Misschien vind ik die eerste keren gewoon mooi
Na Los bleef Steven jeugdfilms maken. De jonge thema’s trokken hem: ‘Misschien vind ik die eerste keren gewoon mooi, het ontdekken van het leven. Voor het eerst verliefd worden of naar de middelbare school gaan. Daar krijgen we allemaal mee te maken.’
In 2013 maakt hij de televisiefilm Alles Mag, over de 11-jarige Tygo uit Brabant die na zijn verhuizing naar Amsterdam een spreekbeurt geeft over carnaval. Mede dankzij de universele thema’s - gescheiden ouders, op jonge leeftijd verhuizen - leverde de film Steven een Emmy Award en een TIFF Kids Award op.
Nu is Steven bezig met de montage van zijn eerste speelfilm, Mijn bijzonder rare week met Tess. ‘Ik mijn films staat de stijl altijd in dienst van de inhoud,’ zegt hij. ‘Ik vind het belangrijk dat je het vóelt, dat je het gelooft. Met de montage vraag ik mezelf de hele tijd: voel ik het? Doet het iets met me?’
In echte werelden duiken‘Over het algemeen hou ik van realistische films, zoals Babel of Amores Perros van Alejandro Iñárritu. Zijn films hebben een bepaalde rauwheid en duiken volledig in echte werelden, zoals een Marokkaans dorp of een Mexicaans huwelijksfeest.

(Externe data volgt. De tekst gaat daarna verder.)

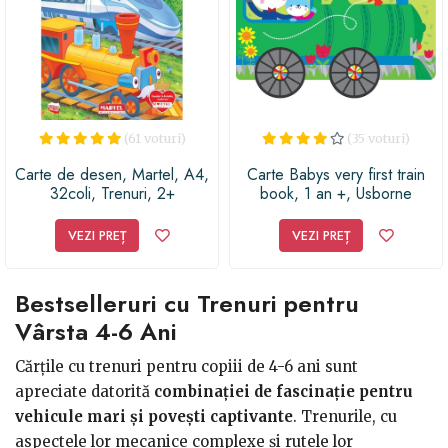
(61 voturi)
(35 voturi)
Carte de desen, Martel, A4,
Carte Babys very first train
32coli, Trenuri, 2+
book, 1 an +, Usborne
VEZI PREȚ
VEZI PREȚ
Bestselleruri cu Trenuri pentru
Vârsta 4-6 Ani
Cărțile cu trenuri pentru copiii de 4-6 ani sunt
apreciate datorită
combinației de fascinație pentru
vehicule mari și povești captivante
. Trenurile, cu
aspectele lor mecanice complexe și rutele lor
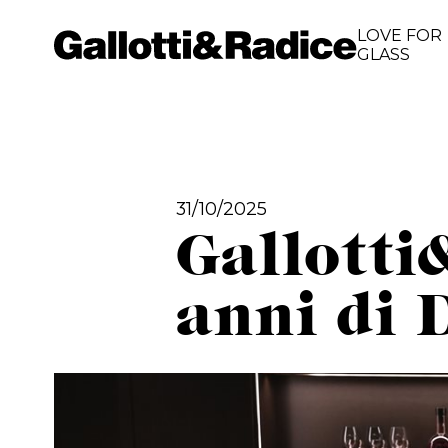
LOVE FOR
GLASS
31/10/2025
Gallotti
anni di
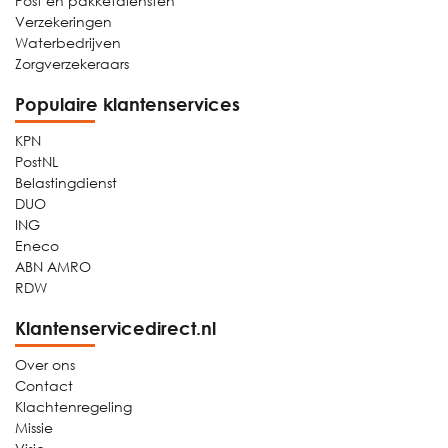
Post en pakketdiensten
Verzekeringen
Waterbedrijven
Zorgverzekeraars
Populaire klantenservices
KPN
PostNL
Belastingdienst
DUO
ING
Eneco
ABN AMRO
RDW
Klantenservicedirect.nl
Over ons
Contact
Klachtenregeling
Missie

The Florida Project is mijn favoriete film van het afgelopen jaar. Die gaat over onbevangenheid van kinderen die zich voortbewegen in de lelijkheid van de volwassen wereld, maar zich er nog weinig van aantrekken.

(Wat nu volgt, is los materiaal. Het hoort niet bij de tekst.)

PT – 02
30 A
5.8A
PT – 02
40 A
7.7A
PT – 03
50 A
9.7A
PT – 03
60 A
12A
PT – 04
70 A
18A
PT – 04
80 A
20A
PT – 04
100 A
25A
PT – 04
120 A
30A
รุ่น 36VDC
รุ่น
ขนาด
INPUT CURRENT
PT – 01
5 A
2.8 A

La Vie d’Adèle vond ik ook prachtig, zó realistisch en hartverscheurend. Ik probeer zelf altijd zo dicht mogelijk bij de waarheid te komen, bij een soort oprechte benadering van mensen en hun werelden.’

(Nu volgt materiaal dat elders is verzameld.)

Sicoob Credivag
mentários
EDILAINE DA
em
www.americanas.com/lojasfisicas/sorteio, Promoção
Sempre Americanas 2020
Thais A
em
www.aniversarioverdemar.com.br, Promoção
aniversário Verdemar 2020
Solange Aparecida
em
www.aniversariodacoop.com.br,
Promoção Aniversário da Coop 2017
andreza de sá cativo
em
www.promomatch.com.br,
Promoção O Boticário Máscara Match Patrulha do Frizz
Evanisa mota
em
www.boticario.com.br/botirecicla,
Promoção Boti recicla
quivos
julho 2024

Volwassen jeugdfilms‘Het is voor mij nooit een bewuste keuze geweest om jeugdfilms te gaan maken, dat is echt zo gegroeid. Ik zie mijn films meer als volwassen jeugdfilms, een volwassen benadering van de doelgroep. Die coming of age-thema’s, dat waren de verhalen die mij bezighielden, dingen die ik zelf ook heb meegemaakt of waar ik me in kan herkennen. Ik vind het bij vertoningen in het buitenland ontroerend en waardevol om in gesprek te gaan met het publiek. Het zijn soms hele andere culturen, maar tóch kent iedereen die eerste vlinders, of pesten.’
Het scenario en de dialogen zijn alleen maar een houvast
Zelf nog een kind‘Ik heb niet echt een filosofie voor het werken met kinderen, maar ik denk dat ik gewoon heel erg op hun level probeer te zitten. Mijn films halen het kind in mij naar boven. Plezier en vertrouwen zijn het allerbelangrijkste. De kinderen hebben altijd veel lol op de set en ik probeer ze altijd op hun gemak te stellen. Ik luister naar hoe ze zelf iets zouden zeggen of doen, en ze kunnen zelf veel inbrengen. Natuurlijk moet je een beetje sturen en leiding geven, en het scenario is een groot houvast, maar de dialogen staan niet altijd volledig vast. Door er soms vrij mee om te gaan, kan het beter en realistischer worden.’
Alleenheidstraining
‘Mijn eerste speelfilm is de verfilming van het boek Mijn bijzonder rare week met Tess van Anna Woltz. Het gaat over één zomerse, broeierige week op Terschelling, als Sam en Tess elkaar ontmoeten. Sam is een vroegwijs jochie dat nadenkt over het leven en over de dood, waar hij van in de war is. Ooit blijft hij als jongste van het gezin alleen over, en hoe moet dan dan? Één van de dingen die hij bedenkt is oefenen met alleen zijn. Alleenheidstraining, dat gaat ‘ie doen. Maar dan ontmoet hij Tess, een heel eigenzinnig meisje, en zij trekt hem mee in een avontuur, een soort zoektocht waarin Sam ook verzeild raakt. Het gaat over familierelaties en verliefdheid en het leven en de dood. Hopelijk draait ‘ie mei 2019 in de filmtheaters.’